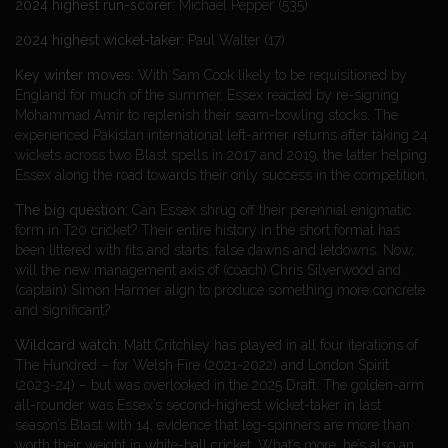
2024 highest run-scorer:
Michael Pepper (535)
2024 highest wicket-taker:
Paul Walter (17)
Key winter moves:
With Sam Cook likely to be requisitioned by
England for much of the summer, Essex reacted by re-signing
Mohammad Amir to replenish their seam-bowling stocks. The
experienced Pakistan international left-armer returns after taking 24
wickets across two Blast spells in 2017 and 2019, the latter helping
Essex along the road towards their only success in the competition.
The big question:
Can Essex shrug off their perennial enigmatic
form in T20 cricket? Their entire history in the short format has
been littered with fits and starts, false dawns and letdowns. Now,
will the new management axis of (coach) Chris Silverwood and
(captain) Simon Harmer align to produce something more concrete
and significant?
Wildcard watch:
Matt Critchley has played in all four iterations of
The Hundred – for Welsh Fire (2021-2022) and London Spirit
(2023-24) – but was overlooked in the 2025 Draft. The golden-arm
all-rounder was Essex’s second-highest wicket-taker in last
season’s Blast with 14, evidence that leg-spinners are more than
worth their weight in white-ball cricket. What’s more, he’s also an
┄┄┄┄┄┄
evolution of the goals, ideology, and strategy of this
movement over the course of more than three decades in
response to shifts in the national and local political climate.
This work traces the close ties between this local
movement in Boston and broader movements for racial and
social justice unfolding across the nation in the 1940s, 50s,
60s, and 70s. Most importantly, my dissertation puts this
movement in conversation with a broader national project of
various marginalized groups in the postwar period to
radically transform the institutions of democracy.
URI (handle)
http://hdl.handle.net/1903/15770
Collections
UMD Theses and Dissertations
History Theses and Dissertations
┄┄┄┄┄┄
_Task item_
Return a word-for-word copy of the lines above from the one holding "UMD Theses and Dissertations" through the one holding "History Theses and Dissertations", with both of them included and nothing besides.

_Answer box_
UMD Theses and Dissertations
History Theses and Dissertations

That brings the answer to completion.